Baker Heart Research Institute Diabetic and Metabolic Division Danielle Alberti Memorial Centre for Diabetic Complications Melbourne, Australia


Diabetic nephropathy is a microvascular complication of diabetes. Specifically, it represents a major cause of morbidity and mortality in type 1 and type 2 diabetic subjects and has become the leading cause of end-stage renal disease in the Western world. Diabetic nephropathy appears to develop as a result of interactions between environmental insults and genetic susceptibility. Indeed, hyperglycemia is a clinical prerequisite for this complication, but it should be noted that only a subset of diabetic subjects will ultimately develop nephropathy. Over recent decades, cellular and molecular mechanisms underlying diabetic nephropathy have been increasingly delineated. In particular, diabetic kidney disease appears to occur as a result of the deleterious effects of both metabolic and hemodynamic insults, which at the cellular level lead to the activation of intracellular signaling pathways and transcription factors, thus triggering the production/release of cytokines, chemo-kines and growth factors, which mediate and/or amplify the renal damage.
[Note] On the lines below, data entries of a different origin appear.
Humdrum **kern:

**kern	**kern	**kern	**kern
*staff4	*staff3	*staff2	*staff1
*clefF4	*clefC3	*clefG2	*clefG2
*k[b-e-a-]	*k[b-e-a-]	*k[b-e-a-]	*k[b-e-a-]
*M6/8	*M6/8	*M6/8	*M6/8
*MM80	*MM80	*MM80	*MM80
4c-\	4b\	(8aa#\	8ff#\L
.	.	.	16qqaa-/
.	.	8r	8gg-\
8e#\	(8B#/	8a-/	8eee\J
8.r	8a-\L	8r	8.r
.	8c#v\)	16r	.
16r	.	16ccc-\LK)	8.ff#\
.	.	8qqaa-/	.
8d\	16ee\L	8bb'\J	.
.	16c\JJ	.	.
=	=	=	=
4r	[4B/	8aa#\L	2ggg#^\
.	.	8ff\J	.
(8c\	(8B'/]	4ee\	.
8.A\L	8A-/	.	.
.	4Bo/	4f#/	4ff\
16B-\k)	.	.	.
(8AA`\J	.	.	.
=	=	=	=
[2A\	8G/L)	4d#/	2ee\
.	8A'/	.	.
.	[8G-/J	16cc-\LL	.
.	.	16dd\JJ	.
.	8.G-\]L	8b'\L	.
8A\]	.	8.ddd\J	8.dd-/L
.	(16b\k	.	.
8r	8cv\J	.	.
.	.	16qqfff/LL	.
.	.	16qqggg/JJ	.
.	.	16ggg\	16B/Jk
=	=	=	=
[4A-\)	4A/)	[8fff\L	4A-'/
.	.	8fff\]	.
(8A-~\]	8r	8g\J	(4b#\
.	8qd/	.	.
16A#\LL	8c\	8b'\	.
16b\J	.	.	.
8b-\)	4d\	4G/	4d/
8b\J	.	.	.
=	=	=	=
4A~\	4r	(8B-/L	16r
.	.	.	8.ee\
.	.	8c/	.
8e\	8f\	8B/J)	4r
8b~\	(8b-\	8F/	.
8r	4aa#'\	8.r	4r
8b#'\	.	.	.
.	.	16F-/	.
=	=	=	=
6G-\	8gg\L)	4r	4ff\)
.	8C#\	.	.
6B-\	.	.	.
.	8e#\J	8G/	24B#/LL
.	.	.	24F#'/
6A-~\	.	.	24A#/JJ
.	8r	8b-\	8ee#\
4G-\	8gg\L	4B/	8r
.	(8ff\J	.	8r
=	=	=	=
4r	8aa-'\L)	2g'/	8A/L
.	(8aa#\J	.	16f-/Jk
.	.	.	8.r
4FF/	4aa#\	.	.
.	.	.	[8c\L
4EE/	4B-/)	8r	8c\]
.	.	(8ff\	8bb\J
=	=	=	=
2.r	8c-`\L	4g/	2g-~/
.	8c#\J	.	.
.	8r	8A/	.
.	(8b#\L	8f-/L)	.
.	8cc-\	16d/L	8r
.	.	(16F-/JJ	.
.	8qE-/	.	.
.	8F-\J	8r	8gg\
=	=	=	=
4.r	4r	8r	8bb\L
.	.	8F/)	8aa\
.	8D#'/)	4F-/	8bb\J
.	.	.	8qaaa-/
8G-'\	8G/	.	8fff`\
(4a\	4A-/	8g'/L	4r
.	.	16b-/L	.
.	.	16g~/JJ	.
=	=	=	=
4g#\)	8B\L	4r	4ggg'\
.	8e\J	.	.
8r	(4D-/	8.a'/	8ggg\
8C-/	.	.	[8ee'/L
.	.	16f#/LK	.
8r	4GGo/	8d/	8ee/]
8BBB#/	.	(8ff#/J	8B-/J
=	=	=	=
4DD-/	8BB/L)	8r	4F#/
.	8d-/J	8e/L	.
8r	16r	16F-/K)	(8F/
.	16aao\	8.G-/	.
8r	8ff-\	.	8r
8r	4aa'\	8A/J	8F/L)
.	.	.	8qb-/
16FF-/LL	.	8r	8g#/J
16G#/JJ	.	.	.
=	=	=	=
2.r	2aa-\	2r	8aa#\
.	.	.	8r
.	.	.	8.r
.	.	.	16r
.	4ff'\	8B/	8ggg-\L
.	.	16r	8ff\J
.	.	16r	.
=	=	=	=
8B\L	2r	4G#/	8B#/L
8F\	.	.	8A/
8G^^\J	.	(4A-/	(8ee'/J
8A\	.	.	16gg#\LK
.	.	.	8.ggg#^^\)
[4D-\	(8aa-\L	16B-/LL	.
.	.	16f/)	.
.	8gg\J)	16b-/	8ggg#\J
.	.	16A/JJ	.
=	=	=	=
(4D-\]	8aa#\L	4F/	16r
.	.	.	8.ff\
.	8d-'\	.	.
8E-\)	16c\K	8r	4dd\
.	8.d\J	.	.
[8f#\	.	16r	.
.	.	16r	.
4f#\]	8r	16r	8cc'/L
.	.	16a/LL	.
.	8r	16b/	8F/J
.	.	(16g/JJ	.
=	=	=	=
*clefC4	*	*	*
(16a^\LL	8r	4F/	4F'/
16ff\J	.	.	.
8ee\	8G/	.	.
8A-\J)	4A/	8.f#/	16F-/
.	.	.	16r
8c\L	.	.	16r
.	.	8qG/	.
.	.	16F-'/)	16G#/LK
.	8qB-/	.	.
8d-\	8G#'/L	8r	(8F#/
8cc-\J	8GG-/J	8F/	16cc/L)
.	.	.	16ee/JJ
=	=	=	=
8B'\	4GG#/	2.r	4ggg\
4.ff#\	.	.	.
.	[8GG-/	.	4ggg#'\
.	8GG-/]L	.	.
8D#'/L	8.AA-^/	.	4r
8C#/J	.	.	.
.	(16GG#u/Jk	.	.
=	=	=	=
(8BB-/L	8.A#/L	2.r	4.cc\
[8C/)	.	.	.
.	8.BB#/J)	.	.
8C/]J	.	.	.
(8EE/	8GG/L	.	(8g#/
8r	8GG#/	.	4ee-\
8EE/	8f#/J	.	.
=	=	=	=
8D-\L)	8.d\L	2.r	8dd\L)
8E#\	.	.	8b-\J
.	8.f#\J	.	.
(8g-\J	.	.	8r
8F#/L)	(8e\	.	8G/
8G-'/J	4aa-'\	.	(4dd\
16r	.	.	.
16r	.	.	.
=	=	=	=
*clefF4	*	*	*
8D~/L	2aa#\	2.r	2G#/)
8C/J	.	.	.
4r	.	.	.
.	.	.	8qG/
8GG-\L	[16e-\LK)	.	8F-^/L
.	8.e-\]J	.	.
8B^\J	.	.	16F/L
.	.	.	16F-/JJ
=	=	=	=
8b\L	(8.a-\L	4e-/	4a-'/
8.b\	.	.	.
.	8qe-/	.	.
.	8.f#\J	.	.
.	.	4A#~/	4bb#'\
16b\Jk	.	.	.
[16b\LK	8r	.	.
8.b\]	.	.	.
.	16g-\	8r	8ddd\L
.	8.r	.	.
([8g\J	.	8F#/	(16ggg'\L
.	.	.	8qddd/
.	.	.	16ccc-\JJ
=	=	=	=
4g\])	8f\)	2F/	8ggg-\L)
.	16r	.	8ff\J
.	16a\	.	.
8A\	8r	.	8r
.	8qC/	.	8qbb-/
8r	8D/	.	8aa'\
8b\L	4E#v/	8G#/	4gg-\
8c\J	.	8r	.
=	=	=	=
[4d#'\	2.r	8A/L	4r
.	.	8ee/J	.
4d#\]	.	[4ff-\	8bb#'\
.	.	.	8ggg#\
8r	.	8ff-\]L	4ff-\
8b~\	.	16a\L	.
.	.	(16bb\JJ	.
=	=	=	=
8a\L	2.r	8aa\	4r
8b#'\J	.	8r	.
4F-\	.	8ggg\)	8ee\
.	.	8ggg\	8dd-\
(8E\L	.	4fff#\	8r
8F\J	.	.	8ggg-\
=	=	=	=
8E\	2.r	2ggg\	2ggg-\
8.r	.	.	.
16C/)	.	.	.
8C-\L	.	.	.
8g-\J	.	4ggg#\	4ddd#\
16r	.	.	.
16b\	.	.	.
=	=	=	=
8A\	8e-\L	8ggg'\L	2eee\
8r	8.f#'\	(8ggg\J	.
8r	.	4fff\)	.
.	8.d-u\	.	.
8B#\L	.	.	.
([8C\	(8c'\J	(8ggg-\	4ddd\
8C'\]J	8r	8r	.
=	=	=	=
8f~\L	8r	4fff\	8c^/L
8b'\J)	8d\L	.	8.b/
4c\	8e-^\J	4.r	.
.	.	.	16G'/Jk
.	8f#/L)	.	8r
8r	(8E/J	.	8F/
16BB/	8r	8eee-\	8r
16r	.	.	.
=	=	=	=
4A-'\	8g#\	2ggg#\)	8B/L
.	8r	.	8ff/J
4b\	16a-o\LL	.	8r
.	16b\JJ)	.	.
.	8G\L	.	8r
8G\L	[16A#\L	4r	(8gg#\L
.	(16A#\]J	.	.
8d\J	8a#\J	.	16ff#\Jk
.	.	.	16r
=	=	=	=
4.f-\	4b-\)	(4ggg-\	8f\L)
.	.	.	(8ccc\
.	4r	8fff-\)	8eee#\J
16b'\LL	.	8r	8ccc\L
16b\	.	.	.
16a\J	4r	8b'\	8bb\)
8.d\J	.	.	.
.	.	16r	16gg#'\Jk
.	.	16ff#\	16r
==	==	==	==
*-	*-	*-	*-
This ultimately leads to the structural and functional features characteristic of diabetic kidney disease. In the present review we summarize the evidence for key mediators of injury, which appear to be excellent treatment targets in diabetic nephropathy. The targets include various vasoactive hormones, the biochemical processes of the advanced glycation and protein kinase C. Furthermore, we review current and potentially new renoprotective therapies in the setting of diabetes.